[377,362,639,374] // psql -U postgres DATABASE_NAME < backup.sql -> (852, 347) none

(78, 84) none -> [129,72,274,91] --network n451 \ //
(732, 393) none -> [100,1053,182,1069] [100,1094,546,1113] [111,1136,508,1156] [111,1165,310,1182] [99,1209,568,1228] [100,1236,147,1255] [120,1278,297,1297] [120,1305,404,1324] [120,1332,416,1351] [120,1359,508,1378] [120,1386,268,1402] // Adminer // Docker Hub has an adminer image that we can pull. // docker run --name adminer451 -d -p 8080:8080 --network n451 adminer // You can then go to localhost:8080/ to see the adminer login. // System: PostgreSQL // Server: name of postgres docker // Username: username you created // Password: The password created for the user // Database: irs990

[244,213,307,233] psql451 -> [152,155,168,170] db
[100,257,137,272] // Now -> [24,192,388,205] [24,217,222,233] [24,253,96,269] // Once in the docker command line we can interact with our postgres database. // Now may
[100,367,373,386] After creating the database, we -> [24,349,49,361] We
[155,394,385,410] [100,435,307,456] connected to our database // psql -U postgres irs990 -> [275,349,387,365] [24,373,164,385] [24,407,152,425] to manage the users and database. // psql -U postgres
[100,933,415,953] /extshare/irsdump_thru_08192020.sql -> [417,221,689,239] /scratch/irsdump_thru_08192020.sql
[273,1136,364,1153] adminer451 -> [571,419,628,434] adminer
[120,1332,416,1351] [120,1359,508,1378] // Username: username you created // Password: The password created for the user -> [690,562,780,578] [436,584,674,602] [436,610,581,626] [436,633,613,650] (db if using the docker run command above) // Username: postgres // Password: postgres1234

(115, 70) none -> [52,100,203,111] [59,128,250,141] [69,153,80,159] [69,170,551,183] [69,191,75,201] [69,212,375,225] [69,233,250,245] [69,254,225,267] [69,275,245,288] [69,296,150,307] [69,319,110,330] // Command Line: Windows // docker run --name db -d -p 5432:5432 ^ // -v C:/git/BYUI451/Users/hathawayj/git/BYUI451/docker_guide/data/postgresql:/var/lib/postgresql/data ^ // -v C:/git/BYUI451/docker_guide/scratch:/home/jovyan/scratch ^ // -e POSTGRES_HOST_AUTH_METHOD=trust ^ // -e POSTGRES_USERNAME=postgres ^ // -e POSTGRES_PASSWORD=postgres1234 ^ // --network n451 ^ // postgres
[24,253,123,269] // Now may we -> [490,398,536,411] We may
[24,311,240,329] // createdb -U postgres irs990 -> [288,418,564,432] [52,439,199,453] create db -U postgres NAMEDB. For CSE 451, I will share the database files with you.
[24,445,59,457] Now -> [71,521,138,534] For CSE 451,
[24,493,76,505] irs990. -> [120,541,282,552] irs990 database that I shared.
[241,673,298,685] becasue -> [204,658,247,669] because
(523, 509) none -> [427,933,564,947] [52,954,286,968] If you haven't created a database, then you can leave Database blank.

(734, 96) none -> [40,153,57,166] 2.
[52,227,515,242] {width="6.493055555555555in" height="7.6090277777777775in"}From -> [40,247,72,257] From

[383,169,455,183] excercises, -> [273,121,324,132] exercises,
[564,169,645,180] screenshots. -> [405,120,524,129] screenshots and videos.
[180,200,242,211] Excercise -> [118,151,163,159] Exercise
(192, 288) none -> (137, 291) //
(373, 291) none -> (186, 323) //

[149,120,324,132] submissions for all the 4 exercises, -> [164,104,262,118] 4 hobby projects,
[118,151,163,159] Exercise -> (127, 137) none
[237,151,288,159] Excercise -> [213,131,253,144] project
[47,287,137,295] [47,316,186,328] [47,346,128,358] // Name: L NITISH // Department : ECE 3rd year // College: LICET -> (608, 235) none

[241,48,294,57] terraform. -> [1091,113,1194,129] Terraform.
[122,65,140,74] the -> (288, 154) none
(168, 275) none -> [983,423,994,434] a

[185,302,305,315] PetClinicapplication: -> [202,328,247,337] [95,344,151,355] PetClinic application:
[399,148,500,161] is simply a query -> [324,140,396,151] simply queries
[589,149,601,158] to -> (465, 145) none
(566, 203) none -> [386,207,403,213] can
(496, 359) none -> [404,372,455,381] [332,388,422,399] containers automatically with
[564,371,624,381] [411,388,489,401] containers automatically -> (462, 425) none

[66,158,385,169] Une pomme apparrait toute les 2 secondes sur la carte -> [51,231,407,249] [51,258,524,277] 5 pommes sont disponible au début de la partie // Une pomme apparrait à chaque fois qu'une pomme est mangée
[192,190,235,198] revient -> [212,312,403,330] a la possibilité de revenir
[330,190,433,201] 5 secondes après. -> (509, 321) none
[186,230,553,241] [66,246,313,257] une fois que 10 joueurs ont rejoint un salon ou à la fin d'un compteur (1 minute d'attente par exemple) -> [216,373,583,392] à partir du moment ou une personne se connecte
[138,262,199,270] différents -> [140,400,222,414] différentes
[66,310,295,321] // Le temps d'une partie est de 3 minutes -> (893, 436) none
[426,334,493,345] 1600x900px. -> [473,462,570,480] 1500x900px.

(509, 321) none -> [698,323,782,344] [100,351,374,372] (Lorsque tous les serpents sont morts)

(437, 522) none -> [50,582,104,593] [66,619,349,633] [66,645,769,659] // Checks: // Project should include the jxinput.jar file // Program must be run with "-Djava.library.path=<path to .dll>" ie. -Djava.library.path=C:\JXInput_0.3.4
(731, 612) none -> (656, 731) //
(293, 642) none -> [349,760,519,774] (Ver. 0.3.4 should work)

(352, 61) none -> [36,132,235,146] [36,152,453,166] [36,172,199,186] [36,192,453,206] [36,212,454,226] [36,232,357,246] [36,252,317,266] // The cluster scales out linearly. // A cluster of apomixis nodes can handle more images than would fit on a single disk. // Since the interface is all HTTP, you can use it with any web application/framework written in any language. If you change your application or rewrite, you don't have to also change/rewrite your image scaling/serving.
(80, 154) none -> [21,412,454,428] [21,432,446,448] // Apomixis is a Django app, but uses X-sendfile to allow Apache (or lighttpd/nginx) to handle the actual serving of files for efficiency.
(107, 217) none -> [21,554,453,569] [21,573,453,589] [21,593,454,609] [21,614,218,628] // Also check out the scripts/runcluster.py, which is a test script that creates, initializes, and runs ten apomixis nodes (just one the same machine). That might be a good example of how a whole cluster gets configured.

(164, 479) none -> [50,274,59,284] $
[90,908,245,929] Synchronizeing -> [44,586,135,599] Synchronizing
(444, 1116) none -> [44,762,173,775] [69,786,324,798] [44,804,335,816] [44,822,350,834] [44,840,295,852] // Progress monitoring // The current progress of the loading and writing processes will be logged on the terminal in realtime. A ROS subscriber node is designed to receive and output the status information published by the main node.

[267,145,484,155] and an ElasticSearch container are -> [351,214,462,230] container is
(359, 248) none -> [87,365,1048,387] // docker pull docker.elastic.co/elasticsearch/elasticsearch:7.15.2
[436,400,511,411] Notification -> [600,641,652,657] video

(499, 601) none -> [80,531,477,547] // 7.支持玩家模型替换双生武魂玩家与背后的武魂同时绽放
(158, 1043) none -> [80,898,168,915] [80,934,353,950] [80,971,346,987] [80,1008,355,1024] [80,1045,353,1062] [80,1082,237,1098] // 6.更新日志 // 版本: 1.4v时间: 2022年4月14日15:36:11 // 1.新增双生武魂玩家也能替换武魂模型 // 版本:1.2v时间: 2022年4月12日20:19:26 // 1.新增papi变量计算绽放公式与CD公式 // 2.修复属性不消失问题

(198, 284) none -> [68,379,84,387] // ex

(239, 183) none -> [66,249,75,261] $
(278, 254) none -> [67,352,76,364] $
__________
**Exercise prompt**
Write each record above out again exactly as it reads.

**Expected answer**
[377,362,639,374] // psql -U postgres DATABASE_NAME < backup.sql -> (852, 347) none

(78, 84) none -> [129,72,274,91] --network n451 \ //
(732, 393) none -> [100,1053,182,1069] [100,1094,546,1113] [111,1136,508,1156] [111,1165,310,1182] [99,1209,568,1228] [100,1236,147,1255] [120,1278,297,1297] [120,1305,404,1324] [120,1332,416,1351] [120,1359,508,1378] [120,1386,268,1402] // Adminer // Docker Hub has an adminer image that we can pull. // docker run --name adminer451 -d -p 8080:8080 --network n451 adminer // You can then go to localhost:8080/ to see the adminer login. // System: PostgreSQL // Server: name of postgres docker // Username: username you created // Password: The password created for the user // Database: irs990

[244,213,307,233] psql451 -> [152,155,168,170] db
[100,257,137,272] // Now -> [24,192,388,205] [24,217,222,233] [24,253,96,269] // Once in the docker command line we can interact with our postgres database. // Now may
[100,367,373,386] After creating the database, we -> [24,349,49,361] We
[155,394,385,410] [100,435,307,456] connected to our database // psql -U postgres irs990 -> [275,349,387,365] [24,373,164,385] [24,407,152,425] to manage the users and database. // psql -U postgres
[100,933,415,953] /extshare/irsdump_thru_08192020.sql -> [417,221,689,239] /scratch/irsdump_thru_08192020.sql
[273,1136,364,1153] adminer451 -> [571,419,628,434] adminer
[120,1332,416,1351] [120,1359,508,1378] // Username: username you created // Password: The password created for the user -> [690,562,780,578] [436,584,674,602] [436,610,581,626] [436,633,613,650] (db if using the docker run command above) // Username: postgres // Password: postgres1234

(115, 70) none -> [52,100,203,111] [59,128,250,141] [69,153,80,159] [69,170,551,183] [69,191,75,201] [69,212,375,225] [69,233,250,245] [69,254,225,267] [69,275,245,288] [69,296,150,307] [69,319,110,330] // Command Line: Windows // docker run --name db -d -p 5432:5432 ^ // -v C:/git/BYUI451/Users/hathawayj/git/BYUI451/docker_guide/data/postgresql:/var/lib/postgresql/data ^ // -v C:/git/BYUI451/docker_guide/scratch:/home/jovyan/scratch ^ // -e POSTGRES_HOST_AUTH_METHOD=trust ^ // -e POSTGRES_USERNAME=postgres ^ // -e POSTGRES_PASSWORD=postgres1234 ^ // --network n451 ^ // postgres
[24,253,123,269] // Now may we -> [490,398,536,411] We may
[24,311,240,329] // createdb -U postgres irs990 -> [288,418,564,432] [52,439,199,453] create db -U postgres NAMEDB. For CSE 451, I will share the database files with you.
[24,445,59,457] Now -> [71,521,138,534] For CSE 451,
[24,493,76,505] irs990. -> [120,541,282,552] irs990 database that I shared.
[241,673,298,685] becasue -> [204,658,247,669] because
(523, 509) none -> [427,933,564,947] [52,954,286,968] If you haven't created a database, then you can leave Database blank.

(734, 96) none -> [40,153,57,166] 2.
[52,227,515,242] {width="6.493055555555555in" height="7.6090277777777775in"}From -> [40,247,72,257] From

[383,169,455,183] excercises, -> [273,121,324,132] exercises,
[564,169,645,180] screenshots. -> [405,120,524,129] screenshots and videos.
[180,200,242,211] Excercise -> [118,151,163,159] Exercise
(192, 288) none -> (137, 291) //
(373, 291) none -> (186, 323) //

[149,120,324,132] submissions for all the 4 exercises, -> [164,104,262,118] 4 hobby projects,
[118,151,163,159] Exercise -> (127, 137) none
[237,151,288,159] Excercise -> [213,131,253,144] project
[47,287,137,295] [47,316,186,328] [47,346,128,358] // Name: L NITISH // Department : ECE 3rd year // College: LICET -> (608, 235) none

[241,48,294,57] terraform. -> [1091,113,1194,129] Terraform.
[122,65,140,74] the -> (288, 154) none
(168, 275) none -> [983,423,994,434] a

[185,302,305,315] PetClinicapplication: -> [202,328,247,337] [95,344,151,355] PetClinic application:
[399,148,500,161] is simply a query -> [324,140,396,151] simply queries
[589,149,601,158] to -> (465, 145) none
(566, 203) none -> [386,207,403,213] can
(496, 359) none -> [404,372,455,381] [332,388,422,399] containers automatically with
[564,371,624,381] [411,388,489,401] containers automatically -> (462, 425) none

[66,158,385,169] Une pomme apparrait toute les 2 secondes sur la carte -> [51,231,407,249] [51,258,524,277] 5 pommes sont disponible au début de la partie // Une pomme apparrait à chaque fois qu'une pomme est mangée
[192,190,235,198] revient -> [212,312,403,330] a la possibilité de revenir
[330,190,433,201] 5 secondes après. -> (509, 321) none
[186,230,553,241] [66,246,313,257] une fois que 10 joueurs ont rejoint un salon ou à la fin d'un compteur (1 minute d'attente par exemple) -> [216,373,583,392] à partir du moment ou une personne se connecte
[138,262,199,270] différents -> [140,400,222,414] différentes
[66,310,295,321] // Le temps d'une partie est de 3 minutes -> (893, 436) none
[426,334,493,345] 1600x900px. -> [473,462,570,480] 1500x900px.

(509, 321) none -> [698,323,782,344] [100,351,374,372] (Lorsque tous les serpents sont morts)

(437, 522) none -> [50,582,104,593] [66,619,349,633] [66,645,769,659] // Checks: // Project should include the jxinput.jar file // Program must be run with "-Djava.library.path=<path to .dll>" ie. -Djava.library.path=C:\JXInput_0.3.4
(731, 612) none -> (656, 731) //
(293, 642) none -> [349,760,519,774] (Ver. 0.3.4 should work)

(352, 61) none -> [36,132,235,146] [36,152,453,166] [36,172,199,186] [36,192,453,206] [36,212,454,226] [36,232,357,246] [36,252,317,266] // The cluster scales out linearly. // A cluster of apomixis nodes can handle more images than would fit on a single disk. // Since the interface is all HTTP, you can use it with any web application/framework written in any language. If you change your application or rewrite, you don't have to also change/rewrite your image scaling/serving.
(80, 154) none -> [21,412,454,428] [21,432,446,448] // Apomixis is a Django app, but uses X-sendfile to allow Apache (or lighttpd/nginx) to handle the actual serving of files for efficiency.
(107, 217) none -> [21,554,453,569] [21,573,453,589] [21,593,454,609] [21,614,218,628] // Also check out the scripts/runcluster.py, which is a test script that creates, initializes, and runs ten apomixis nodes (just one the same machine). That might be a good example of how a whole cluster gets configured.

(164, 479) none -> [50,274,59,284] $
[90,908,245,929] Synchronizeing -> [44,586,135,599] Synchronizing
(444, 1116) none -> [44,762,173,775] [69,786,324,798] [44,804,335,816] [44,822,350,834] [44,840,295,852] // Progress monitoring // The current progress of the loading and writing processes will be logged on the terminal in realtime. A ROS subscriber node is designed to receive and output the status information published by the main node.

[267,145,484,155] and an ElasticSearch container are -> [351,214,462,230] container is
(359, 248) none -> [87,365,1048,387] // docker pull docker.elastic.co/elasticsearch/elasticsearch:7.15.2
[436,400,511,411] Notification -> [600,641,652,657] video

(499, 601) none -> [80,531,477,547] // 7.支持玩家模型替换双生武魂玩家与背后的武魂同时绽放
(158, 1043) none -> [80,898,168,915] [80,934,353,950] [80,971,346,987] [80,1008,355,1024] [80,1045,353,1062] [80,1082,237,1098] // 6.更新日志 // 版本: 1.4v时间: 2022年4月14日15:36:11 // 1.新增双生武魂玩家也能替换武魂模型 // 版本:1.2v时间: 2022年4月12日20:19:26 // 1.新增papi变量计算绽放公式与CD公式 // 2.修复属性不消失问题

(198, 284) none -> [68,379,84,387] // ex

(239, 183) none -> [66,249,75,261] $
(278, 254) none -> [67,352,76,364] $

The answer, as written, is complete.